====== Information provided
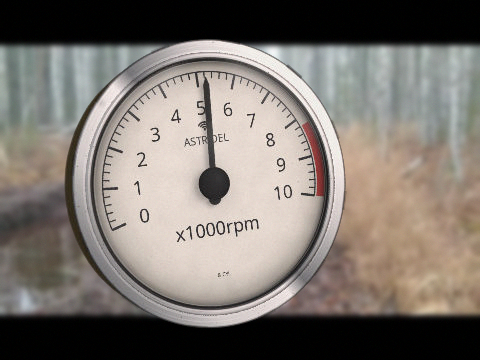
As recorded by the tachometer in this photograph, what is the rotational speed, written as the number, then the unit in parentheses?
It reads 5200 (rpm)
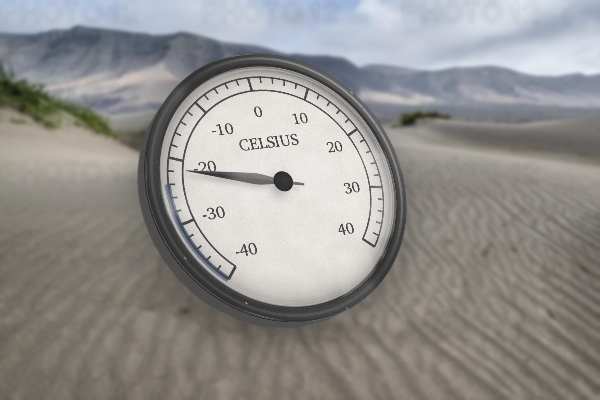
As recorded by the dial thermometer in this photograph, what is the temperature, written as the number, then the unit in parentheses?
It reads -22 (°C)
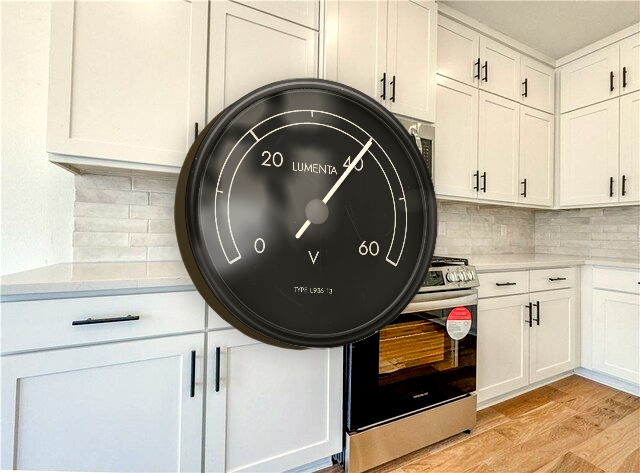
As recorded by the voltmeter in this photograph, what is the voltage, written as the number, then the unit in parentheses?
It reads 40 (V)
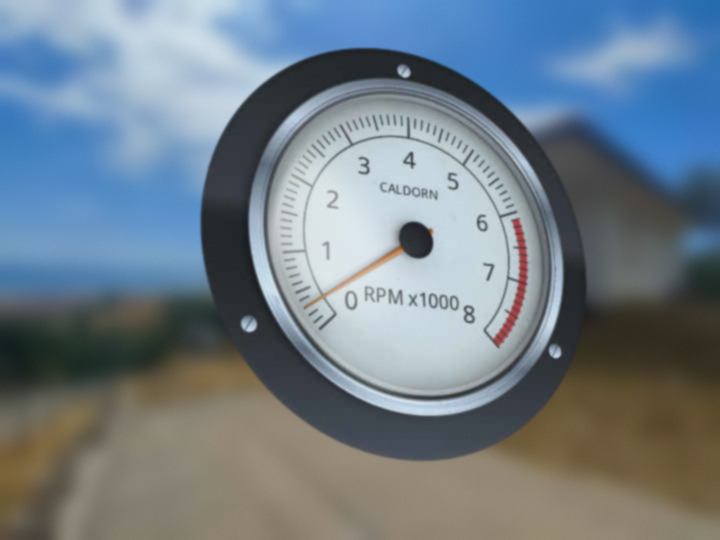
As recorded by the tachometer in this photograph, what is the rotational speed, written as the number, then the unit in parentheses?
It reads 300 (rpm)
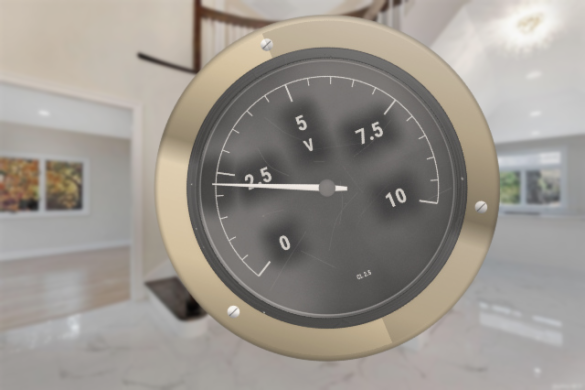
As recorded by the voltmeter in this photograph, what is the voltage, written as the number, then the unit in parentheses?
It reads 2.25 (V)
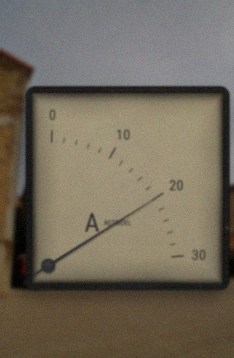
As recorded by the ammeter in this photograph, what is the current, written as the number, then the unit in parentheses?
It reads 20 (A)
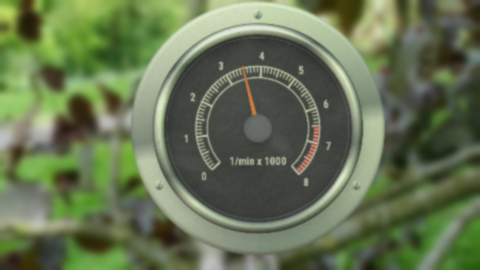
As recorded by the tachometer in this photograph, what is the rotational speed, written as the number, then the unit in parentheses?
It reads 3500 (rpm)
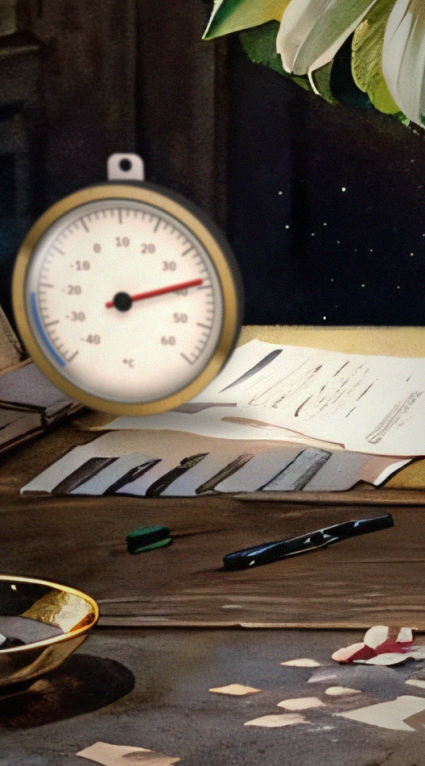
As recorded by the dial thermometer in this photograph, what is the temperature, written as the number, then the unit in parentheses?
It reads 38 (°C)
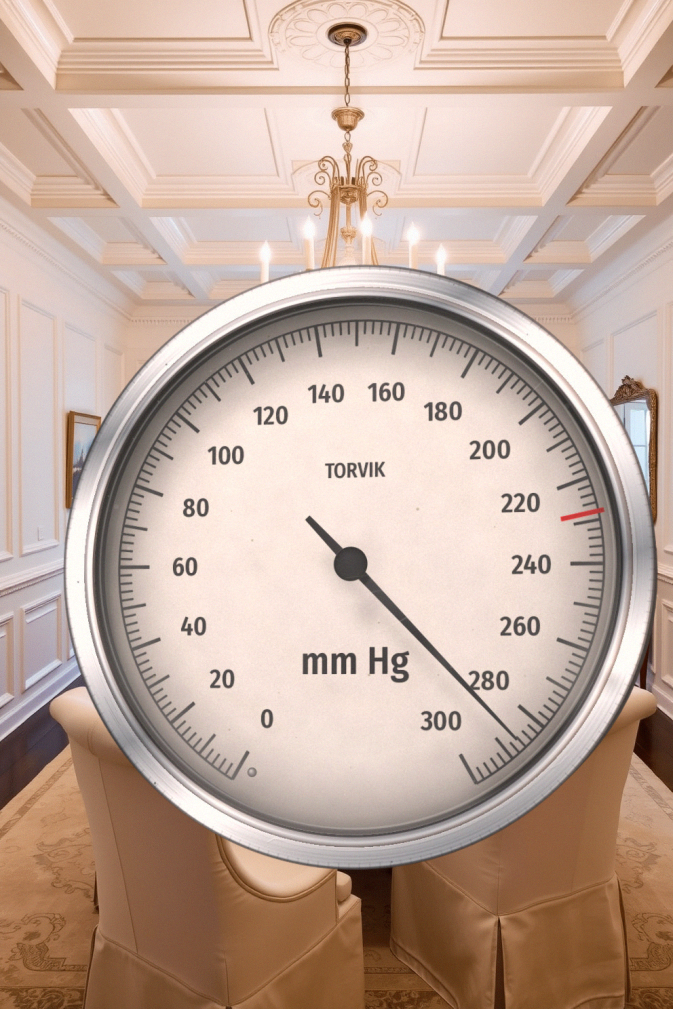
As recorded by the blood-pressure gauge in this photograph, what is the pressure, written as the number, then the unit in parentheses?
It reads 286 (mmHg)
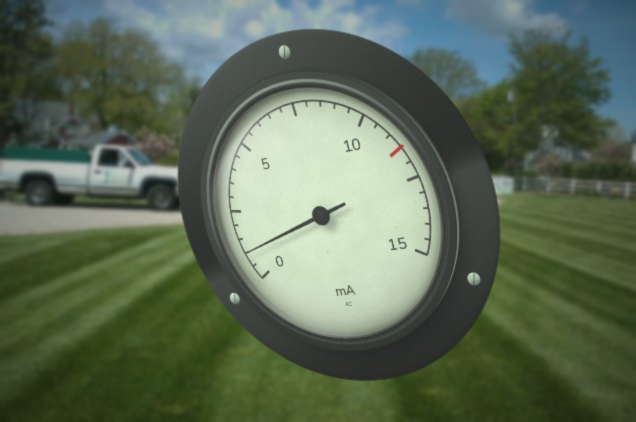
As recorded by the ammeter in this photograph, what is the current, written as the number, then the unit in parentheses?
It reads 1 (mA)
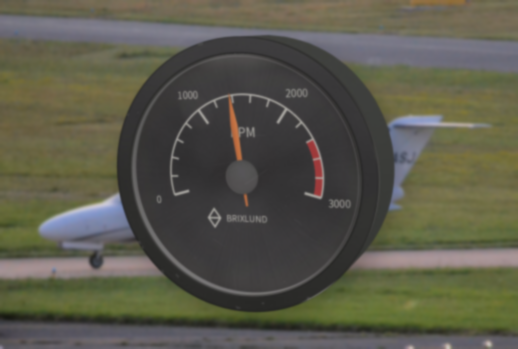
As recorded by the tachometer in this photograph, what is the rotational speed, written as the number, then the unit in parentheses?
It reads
============
====== Information provided
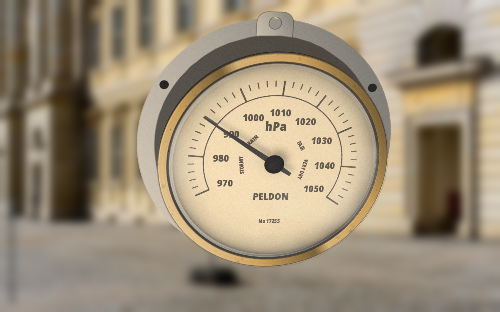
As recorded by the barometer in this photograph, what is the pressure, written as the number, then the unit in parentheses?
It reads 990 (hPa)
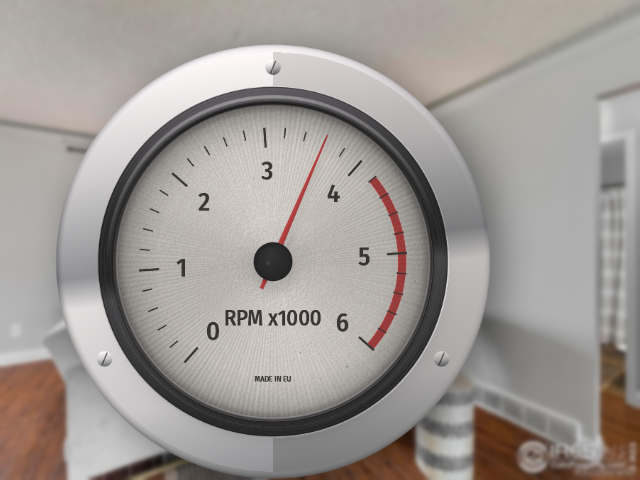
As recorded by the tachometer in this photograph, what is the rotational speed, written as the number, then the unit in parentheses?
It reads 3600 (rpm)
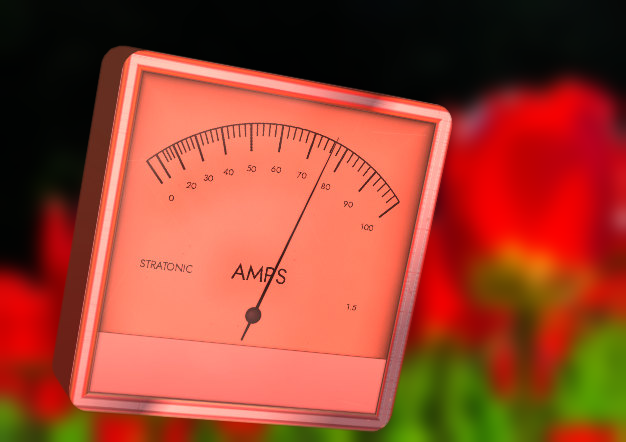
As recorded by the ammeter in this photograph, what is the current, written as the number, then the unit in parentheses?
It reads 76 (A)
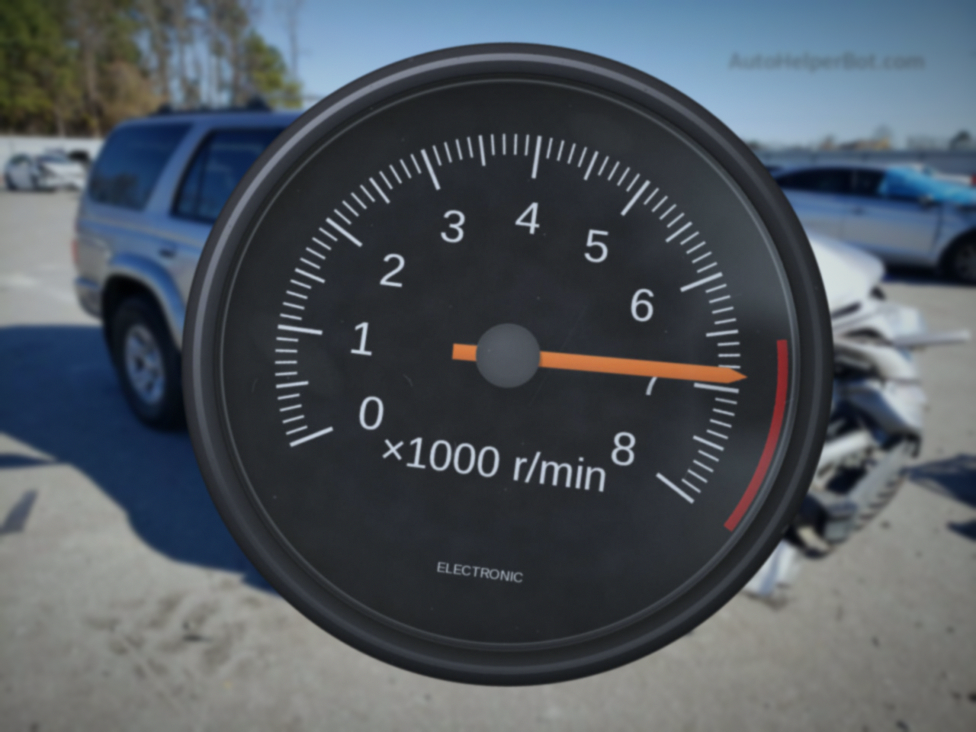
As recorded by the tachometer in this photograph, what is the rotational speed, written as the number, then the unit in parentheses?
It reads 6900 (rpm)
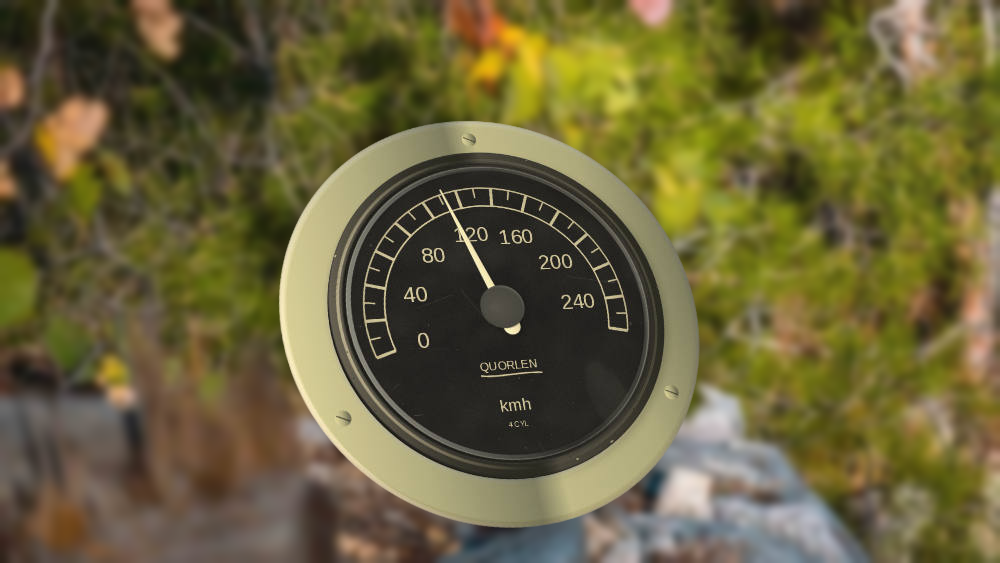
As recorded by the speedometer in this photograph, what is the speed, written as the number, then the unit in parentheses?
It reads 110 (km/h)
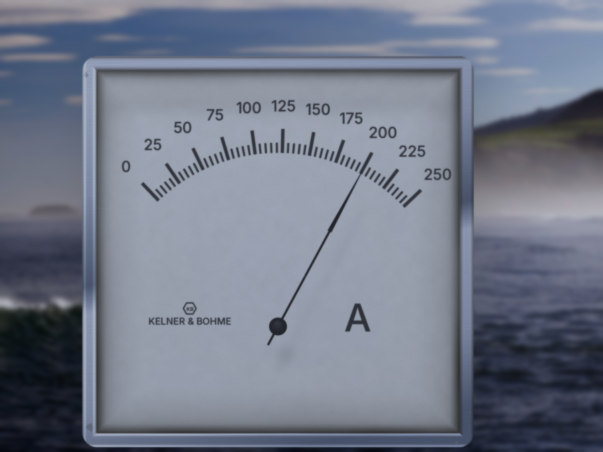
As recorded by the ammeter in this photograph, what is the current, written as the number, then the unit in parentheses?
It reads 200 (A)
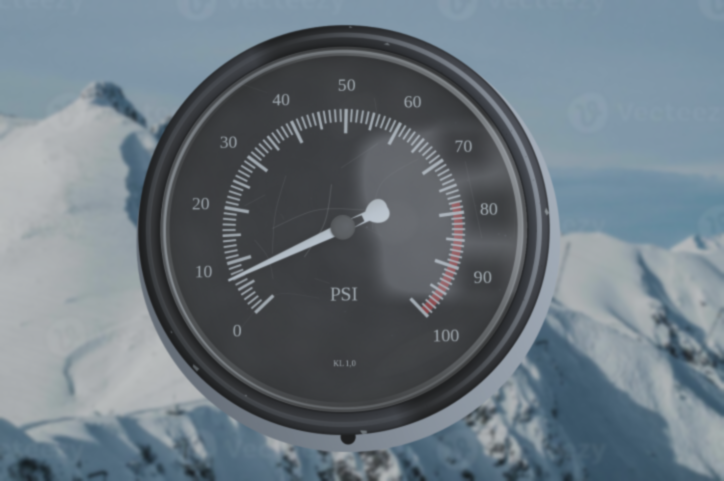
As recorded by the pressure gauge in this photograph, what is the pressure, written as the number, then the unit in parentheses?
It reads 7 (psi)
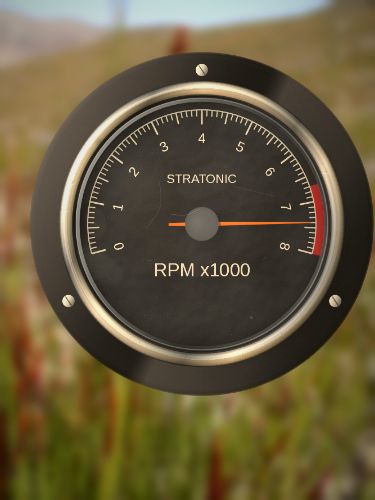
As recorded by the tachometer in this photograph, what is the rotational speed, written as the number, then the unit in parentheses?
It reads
============
Reproduce verbatim everything in the records above, from the line containing "As recorded by the blood-pressure" down to the line containing "It reads 1 (mA)", with both of those lines included. Leave the pictures out of your copy.

→ Task answer
As recorded by the blood-pressure gauge in this photograph, what is the pressure, written as the number, then the unit in parentheses?
It reads 286 (mmHg)
As recorded by the ammeter in this photograph, what is the current, written as the number, then the unit in parentheses?
It reads 1 (mA)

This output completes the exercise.